If everything worked correctly, you should see the hive shell appearing magically:


Starting Hive shell


使用Hive Shell (Using the Hive Shell)

Now that we have a Hive shell running, we will put it to use with some basic Hive DDL Commands in which we will use Hive Query language (HQL).

现在我们已经运行了Hive shell,我们将其与一些基本的Hive DDL命令一起使用,在这些命令中我们将使用Hive查询语言(HQL)。

HQL:创建数据库 (HQL: Creating a Database)

Like any other Database, we can start using Hive only after we make a Database.
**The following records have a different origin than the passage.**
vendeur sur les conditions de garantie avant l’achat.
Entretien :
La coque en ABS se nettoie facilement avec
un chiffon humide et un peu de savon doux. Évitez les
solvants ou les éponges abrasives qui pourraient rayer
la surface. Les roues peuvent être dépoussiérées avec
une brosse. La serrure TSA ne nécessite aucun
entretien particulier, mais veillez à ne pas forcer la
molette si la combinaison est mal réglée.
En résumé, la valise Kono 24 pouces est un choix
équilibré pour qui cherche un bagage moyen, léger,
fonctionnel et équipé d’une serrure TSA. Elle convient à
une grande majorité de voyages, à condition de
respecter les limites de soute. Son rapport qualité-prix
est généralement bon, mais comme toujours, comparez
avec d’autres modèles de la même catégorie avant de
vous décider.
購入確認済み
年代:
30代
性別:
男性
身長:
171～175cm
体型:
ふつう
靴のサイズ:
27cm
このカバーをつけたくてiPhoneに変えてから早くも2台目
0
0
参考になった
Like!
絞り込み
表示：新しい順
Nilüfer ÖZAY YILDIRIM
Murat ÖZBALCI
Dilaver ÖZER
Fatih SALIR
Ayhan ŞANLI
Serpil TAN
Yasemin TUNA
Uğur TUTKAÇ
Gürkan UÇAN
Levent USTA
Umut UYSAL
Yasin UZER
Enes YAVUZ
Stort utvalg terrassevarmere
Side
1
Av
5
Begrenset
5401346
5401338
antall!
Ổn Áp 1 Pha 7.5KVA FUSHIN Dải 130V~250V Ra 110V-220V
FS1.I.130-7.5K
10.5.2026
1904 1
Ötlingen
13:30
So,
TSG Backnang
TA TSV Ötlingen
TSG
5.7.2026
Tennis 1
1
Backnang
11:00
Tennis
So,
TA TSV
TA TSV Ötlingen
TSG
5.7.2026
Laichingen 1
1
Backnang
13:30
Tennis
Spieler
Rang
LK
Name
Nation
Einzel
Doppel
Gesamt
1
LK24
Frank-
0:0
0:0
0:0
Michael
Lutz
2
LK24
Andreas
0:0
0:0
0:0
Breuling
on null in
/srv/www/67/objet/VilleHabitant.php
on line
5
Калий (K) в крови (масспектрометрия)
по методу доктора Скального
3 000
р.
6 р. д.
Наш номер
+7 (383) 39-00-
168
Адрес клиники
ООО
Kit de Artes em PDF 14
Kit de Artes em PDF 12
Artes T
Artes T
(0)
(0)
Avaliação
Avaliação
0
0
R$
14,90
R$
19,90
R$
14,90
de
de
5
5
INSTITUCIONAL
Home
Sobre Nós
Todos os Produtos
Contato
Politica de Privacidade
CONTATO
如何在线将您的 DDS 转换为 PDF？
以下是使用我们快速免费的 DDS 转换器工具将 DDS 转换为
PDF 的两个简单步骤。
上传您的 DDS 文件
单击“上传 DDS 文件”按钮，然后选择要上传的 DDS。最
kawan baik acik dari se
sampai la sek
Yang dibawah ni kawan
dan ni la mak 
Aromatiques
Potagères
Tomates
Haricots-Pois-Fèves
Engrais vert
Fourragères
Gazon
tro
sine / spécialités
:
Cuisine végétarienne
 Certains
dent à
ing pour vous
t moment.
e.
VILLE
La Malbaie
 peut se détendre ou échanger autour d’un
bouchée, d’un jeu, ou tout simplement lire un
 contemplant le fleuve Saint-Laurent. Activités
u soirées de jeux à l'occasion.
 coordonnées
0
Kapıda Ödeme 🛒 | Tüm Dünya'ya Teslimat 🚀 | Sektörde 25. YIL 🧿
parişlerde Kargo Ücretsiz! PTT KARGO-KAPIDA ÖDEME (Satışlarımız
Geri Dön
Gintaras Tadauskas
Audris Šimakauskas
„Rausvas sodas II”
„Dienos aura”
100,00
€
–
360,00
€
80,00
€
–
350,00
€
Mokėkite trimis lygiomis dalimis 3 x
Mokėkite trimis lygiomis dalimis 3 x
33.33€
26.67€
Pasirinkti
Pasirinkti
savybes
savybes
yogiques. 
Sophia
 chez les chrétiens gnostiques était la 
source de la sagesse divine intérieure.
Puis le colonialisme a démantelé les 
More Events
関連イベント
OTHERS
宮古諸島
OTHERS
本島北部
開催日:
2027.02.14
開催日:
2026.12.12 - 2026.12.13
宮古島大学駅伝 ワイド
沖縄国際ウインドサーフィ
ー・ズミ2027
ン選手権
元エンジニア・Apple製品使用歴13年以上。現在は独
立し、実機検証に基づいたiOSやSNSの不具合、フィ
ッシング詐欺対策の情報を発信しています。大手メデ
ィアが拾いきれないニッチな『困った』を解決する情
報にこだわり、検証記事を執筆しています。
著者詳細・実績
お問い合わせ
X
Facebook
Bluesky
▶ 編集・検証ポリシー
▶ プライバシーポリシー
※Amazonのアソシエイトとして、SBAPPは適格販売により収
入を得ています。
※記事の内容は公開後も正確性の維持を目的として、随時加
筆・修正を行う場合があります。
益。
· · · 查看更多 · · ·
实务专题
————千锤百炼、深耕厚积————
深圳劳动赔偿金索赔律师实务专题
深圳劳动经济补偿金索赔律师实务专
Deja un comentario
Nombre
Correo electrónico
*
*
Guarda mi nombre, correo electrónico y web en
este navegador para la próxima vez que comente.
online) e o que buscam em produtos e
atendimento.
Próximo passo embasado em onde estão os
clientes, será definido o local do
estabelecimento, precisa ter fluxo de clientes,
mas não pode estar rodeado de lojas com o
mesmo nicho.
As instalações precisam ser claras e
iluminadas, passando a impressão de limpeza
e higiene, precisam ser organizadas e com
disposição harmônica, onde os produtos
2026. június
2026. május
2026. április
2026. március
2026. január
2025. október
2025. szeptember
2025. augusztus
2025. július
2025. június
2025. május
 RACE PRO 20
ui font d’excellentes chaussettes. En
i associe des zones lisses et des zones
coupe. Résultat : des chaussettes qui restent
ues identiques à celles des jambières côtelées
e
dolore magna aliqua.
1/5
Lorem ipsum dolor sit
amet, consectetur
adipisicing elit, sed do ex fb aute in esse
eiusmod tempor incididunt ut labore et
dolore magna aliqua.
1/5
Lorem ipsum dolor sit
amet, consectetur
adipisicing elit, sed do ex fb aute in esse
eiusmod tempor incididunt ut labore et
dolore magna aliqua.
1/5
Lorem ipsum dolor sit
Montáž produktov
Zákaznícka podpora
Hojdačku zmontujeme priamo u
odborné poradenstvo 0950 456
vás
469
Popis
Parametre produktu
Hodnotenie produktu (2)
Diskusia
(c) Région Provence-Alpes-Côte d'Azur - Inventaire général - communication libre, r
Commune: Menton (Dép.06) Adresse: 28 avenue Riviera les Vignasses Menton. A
Let’s do this now:

像任何其他数据库一样,我们只有在创建数据库后才能开始使用Hive。 让我们现在开始:


We will see the following output:


Create Database in Hive


A better way to create a database is by checking if the DB doesn’t exist already:



We will see the same output here as well:


Create Database in Hive, if not exists


Now we can show databases which exist in Hive:


show databases;

This will result in the following:


Show Databases using HQL


HQL:创建表 (HQL: Creating Tables)

We have an active database present where we can create some tables as well. To do this, first switch to the DB you want to use:

我们有一个活动的数据库,也可以在其中创建一些表。 为此,请首先切换到要使用的数据库:

use journaldev;

Now, create a new table inside this DB with some fields:


create table blogs(blog_id INT, blog_title STRING, blog_link STRING);

Once this table is created, we can show its schema as:


describe blogs;

We will see the following output:


Table metadata


HQL:将数据插入表 (HQL: Inserting Data into Tables)

As final commands, let us insert a record in the table we just created:


INSERT INTO TABLE blogs VALUES (1, 'Introduction to Hive', '');

We will see a long output as Hive, with the help of Hadoop starts MapReduce Jobs to fulfill the data insertion into the warehouse we created. The output will:

在Hive的帮助下,我们将看到很长的输出,在Hadoop的帮助下,MapReduce Jobs开始将数据插入到我们创建的仓库中。 输出将是:

Insert Data into Hive


Finally, we can see the data in Hive as:


select * from blogs;

Show all data in Hive


结论 (Conclusion)

In this lesson, we saw how we can install Apache Hive on an Ubuntu server and start executing sample HQL Queries in it. Read more Big Data Posts to gain deeper knowledge of available Big Data tools and processing frameworks.

在本课程中,我们了解了如何在Ubuntu服务器上安装Apache Hive并开始在其中执行示例HQL查询。 有关大数据的文章,以更深入地了解可用的大数据工具和处理框架。